What fascinated me the most about the New Romantics is how short, strange, and hard-to-define the movement was. Because “every week the clothes would be different”, it was impossible for the New Romantics to establish a singular identity around which a more stable subculture would really exist. As James Truman mused in a 1981 article in The Face, the New Romantics confused everyone: “The real event of the season hasn’t been the music, the clothes or the attitudes; it’s been the way in which the media has steamed ahead in search of the right context, the real significance.
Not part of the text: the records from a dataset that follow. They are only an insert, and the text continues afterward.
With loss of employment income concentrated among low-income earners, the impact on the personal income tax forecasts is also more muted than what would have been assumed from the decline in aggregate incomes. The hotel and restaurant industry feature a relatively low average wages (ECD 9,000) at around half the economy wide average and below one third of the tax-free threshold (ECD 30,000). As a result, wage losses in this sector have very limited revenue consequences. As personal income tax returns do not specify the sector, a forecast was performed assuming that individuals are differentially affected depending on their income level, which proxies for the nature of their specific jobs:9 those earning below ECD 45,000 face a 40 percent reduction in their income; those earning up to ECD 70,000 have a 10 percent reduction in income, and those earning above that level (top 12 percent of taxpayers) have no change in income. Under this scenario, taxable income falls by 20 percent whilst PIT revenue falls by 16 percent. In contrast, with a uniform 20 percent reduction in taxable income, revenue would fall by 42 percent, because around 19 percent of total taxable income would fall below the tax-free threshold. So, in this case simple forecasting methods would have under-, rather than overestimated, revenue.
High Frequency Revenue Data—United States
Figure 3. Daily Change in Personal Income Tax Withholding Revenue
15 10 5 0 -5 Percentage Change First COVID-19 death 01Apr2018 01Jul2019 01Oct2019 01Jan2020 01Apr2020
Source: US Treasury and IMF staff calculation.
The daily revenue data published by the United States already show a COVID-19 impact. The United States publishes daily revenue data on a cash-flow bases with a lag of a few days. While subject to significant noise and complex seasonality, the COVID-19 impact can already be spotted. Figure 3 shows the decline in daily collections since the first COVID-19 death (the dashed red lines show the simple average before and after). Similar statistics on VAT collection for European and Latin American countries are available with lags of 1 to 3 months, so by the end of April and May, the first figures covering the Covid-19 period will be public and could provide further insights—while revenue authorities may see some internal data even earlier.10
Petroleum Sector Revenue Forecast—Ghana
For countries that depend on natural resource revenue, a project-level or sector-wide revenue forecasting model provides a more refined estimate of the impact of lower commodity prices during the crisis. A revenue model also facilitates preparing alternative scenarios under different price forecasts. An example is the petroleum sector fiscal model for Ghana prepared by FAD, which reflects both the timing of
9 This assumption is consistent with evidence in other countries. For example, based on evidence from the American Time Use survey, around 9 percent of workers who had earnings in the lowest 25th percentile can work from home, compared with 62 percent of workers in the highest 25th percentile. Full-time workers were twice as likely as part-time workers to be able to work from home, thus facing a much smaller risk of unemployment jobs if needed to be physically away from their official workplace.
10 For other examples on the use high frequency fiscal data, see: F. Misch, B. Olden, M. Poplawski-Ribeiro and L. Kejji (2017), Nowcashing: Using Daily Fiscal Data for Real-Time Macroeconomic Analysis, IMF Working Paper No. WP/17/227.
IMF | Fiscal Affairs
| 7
There’s been Blitz as right wing conspiracy, Blitz as the final step in rock’s evolution and plenty of stuff too clever to understand”.
Those ruffles, however, did really take over the 80s.
Recovery
For Strange, recovery from an addiction to pills and heroin is coupled with his sexuality as his mother was only able to accept his being gay once she attended counseling sessions when he was in treatment (177-178).
Love
There is no romantic partnership as there is in the concluding chapters of most gay autobiographies. Strange, though, does highlight a peaceful resolution to a previously tumultuous relationship: his friendship with Boy George. The end of Strange’s autobiography describes Boy George reaching out to him to ask for permission to use Visage’s song “Fade to Grey” in the musical Taboo. Strange describes meeting Drew Jaymson who plays Strange in the musical as being a surreal encounter with himself.
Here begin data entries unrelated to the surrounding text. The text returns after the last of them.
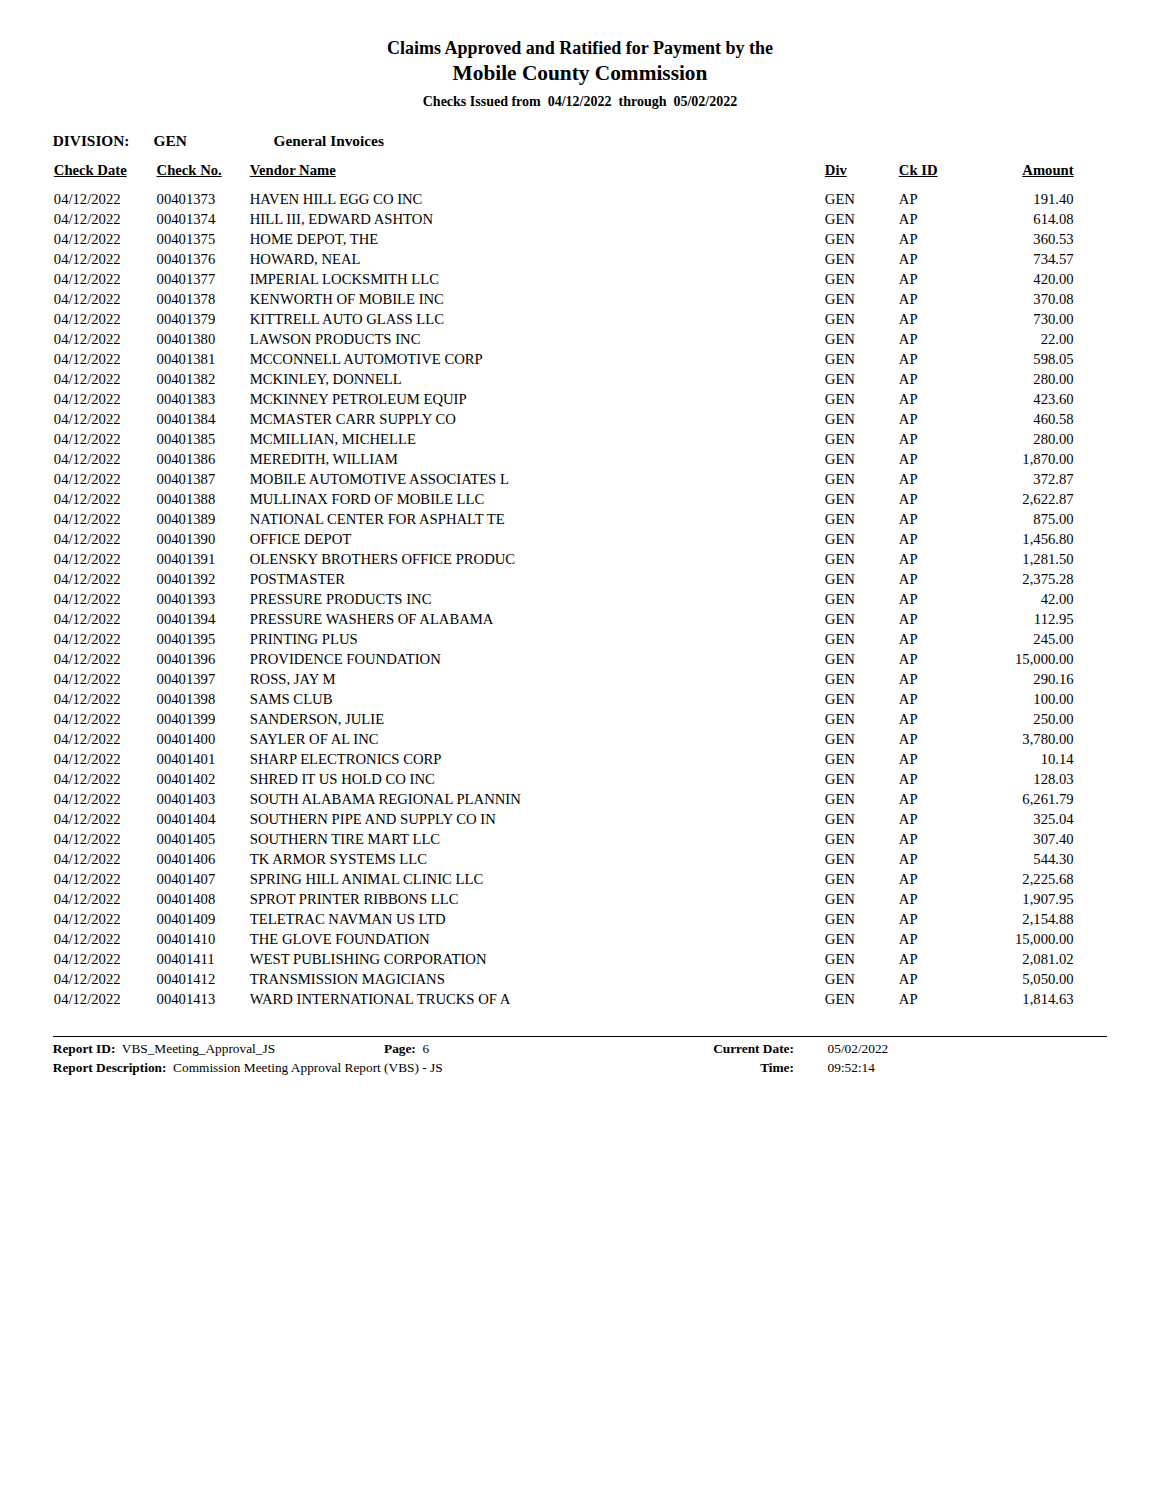Claims Approved and Ratified for Payment by the
Mobile County Commission
Checks Issued from 04/12/2022 through 05/02/2022
DIVISION: GENGeneral Invoices
| Check Date | Check No. | Vendor Name | Div | Ck ID | Amount |
| --- | --- | --- | --- | --- | --- |
| 04/12/2022 | 00401373 | HAVEN HILL EGG CO INC | GEN | AP | 191.40 |
| 04/12/2022 | 00401374 | HILL III, EDWARD ASHTON | GEN | AP | 614.08 |
| 04/12/2022 | 00401375 | HOME DEPOT, THE | GEN | AP | 360.53 |
| 04/12/2022 | 00401376 | HOWARD, NEAL | GEN | AP | 734.57 |
| 04/12/2022 | 00401377 | IMPERIAL LOCKSMITH LLC | GEN | AP | 420.00 |
| 04/12/2022 | 00401378 | KENWORTH OF MOBILE INC | GEN | AP | 370.08 |
| 04/12/2022 | 00401379 | KITTRELL AUTO GLASS LLC | GEN | AP | 730.00 |
| 04/12/2022 | 00401380 | LAWSON PRODUCTS INC | GEN | AP | 22.00 |
| 04/12/2022 | 00401381 | MCCONNELL AUTOMOTIVE CORP | GEN | AP | 598.05 |
| 04/12/2022 | 00401382 | MCKINLEY, DONNELL | GEN | AP | 280.00 |
| 04/12/2022 | 00401383 | MCKINNEY PETROLEUM EQUIP | GEN | AP | 423.60 |
| 04/12/2022 | 00401384 | MCMASTER CARR SUPPLY CO | GEN | AP | 460.58 |
| 04/12/2022 | 00401385 | MCMILLIAN, MICHELLE | GEN | AP | 280.00 |
| 04/12/2022 | 00401386 | MEREDITH, WILLIAM | GEN | AP | 1,870.00 |
| 04/12/2022 | 00401387 | MOBILE AUTOMOTIVE ASSOCIATES L | GEN | AP | 372.87 |
| 04/12/2022 | 00401388 | MULLINAX FORD OF MOBILE LLC | GEN | AP | 2,622.87 |
| 04/12/2022 | 00401389 | NATIONAL CENTER FOR ASPHALT TE | GEN | AP | 875.00 |
| 04/12/2022 | 00401390 | OFFICE DEPOT | GEN | AP | 1,456.80 |
| 04/12/2022 | 00401391 | OLENSKY BROTHERS OFFICE PRODUC | GEN | AP | 1,281.50 |
| 04/12/2022 | 00401392 | POSTMASTER | GEN | AP | 2,375.28 |
| 04/12/2022 | 00401393 | PRESSURE PRODUCTS INC | GEN | AP | 42.00 |
| 04/12/2022 | 00401394 | PRESSURE WASHERS OF ALABAMA | GEN | AP | 112.95 |
| 04/12/2022 | 00401395 | PRINTING PLUS | GEN | AP | 245.00 |
| 04/12/2022 | 00401396 | PROVIDENCE FOUNDATION | GEN | AP | 15,000.00 |
| 04/12/2022 | 00401397 | ROSS, JAY M | GEN | AP | 290.16 |
| 04/12/2022 | 00401398 | SAMS CLUB | GEN | AP | 100.00 |
| 04/12/2022 | 00401399 | SANDERSON, JULIE | GEN | AP | 250.00 |
| 04/12/2022 | 00401400 | SAYLER OF AL INC | GEN | AP | 3,780.00 |
| 04/12/2022 | 00401401 | SHARP ELECTRONICS CORP | GEN | AP | 10.14 |
| 04/12/2022 | 00401402 | SHRED IT US HOLD CO INC | GEN | AP | 128.03 |
| 04/12/2022 | 00401403 | SOUTH ALABAMA REGIONAL PLANNIN | GEN | AP | 6,261.79 |
| 04/12/2022 | 00401404 | SOUTHERN PIPE AND SUPPLY CO IN | GEN | AP | 325.04 |
| 04/12/2022 | 00401405 | SOUTHERN TIRE MART LLC | GEN | AP | 307.40 |
| 04/12/2022 | 00401406 | TK ARMOR SYSTEMS LLC | GEN | AP | 544.30 |
| 04/12/2022 | 00401407 | SPRING HILL ANIMAL CLINIC LLC | GEN | AP | 2,225.68 |
| 04/12/2022 | 00401408 | SPROT PRINTER RIBBONS LLC | GEN | AP | 1,907.95 |
| 04/12/2022 | 00401409 | TELETRAC NAVMAN US LTD | GEN | AP | 2,154.88 |
| 04/12/2022 | 00401410 | THE GLOVE FOUNDATION | GEN | AP | 15,000.00 |
| 04/12/2022 | 00401411 | WEST PUBLISHING CORPORATION | GEN | AP | 2,081.02 |
| 04/12/2022 | 00401412 | TRANSMISSION MAGICIANS | GEN | AP | 5,050.00 |
| 04/12/2022 | 00401413 | WARD INTERNATIONAL TRUCKS OF A | GEN | AP | 1,814.63 |
Report ID: VBS_Meeting_Approval_JS Page: 6
Report Description: Commission Meeting Approval Report (VBS) - JS
Current Date: 05/02/2022
Time: 09:52:14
“I couldn’t really imagine anyone impersonating me, but when I met Drew I could immediately see what George was getting at. I can just picture him, standing outside the real-life Billy’s in his – or rather my – French Revolutionary garb, silver-topped cane in hand, behind the gold rope, vetting the potential clientele […] Drew wanted to capture my personality but also capture the bitchiness of the era, when it was all about being seen wearing the right designer labels and drinking the right champagne. Here I was in 2002 telling myself how to be me 20 years after it all began” (187).
This doubling of self is a fascinating way to end an autobiography. I will have to deal with this more effectively at another point in time, but I do think it points to a construction of a remembered self that reflects on the autobiographical process. Meeting the man who playing him onstage causes Strange to remember himself in the present tense (telling himself how to be himself) which says something about memory but perhaps also about the nature of subcultures.
Death of parent
Strange was very close to his mother but like many of the other men I’ve read about, had a strained relationship with his father. Even KROQ DJ Richard Blade writes about the death of his father in his book. There are obvious observations to make about the connection between masculine identity and one’s father but I’ll leave that for another post.
Respectability – appealing to teen girls as being a mark against them
This wasn’t an issue for Visage because they weren’t a typical “heartthrob” band, but Strange does say that the New Romantic scene as a whole didn’t receive respect from the NME or Melody Maker (49) because it was perceived to be too insular.
Conclusions
I have a number of points to explore and others to knit together into a more cohesive view of this subculture. Strange’s book as really helped me to think about the issues present when exploring a subculture in general. As opposed to someone like Adam Ant who disavowed his connection the scene, Strange places himself at the center of it. He takes the fashion aspect of it seriously, queers aspects of the scene, and gives something other than just a musician’s point of view. Now I need to kick myself out of research phase and really get to writing!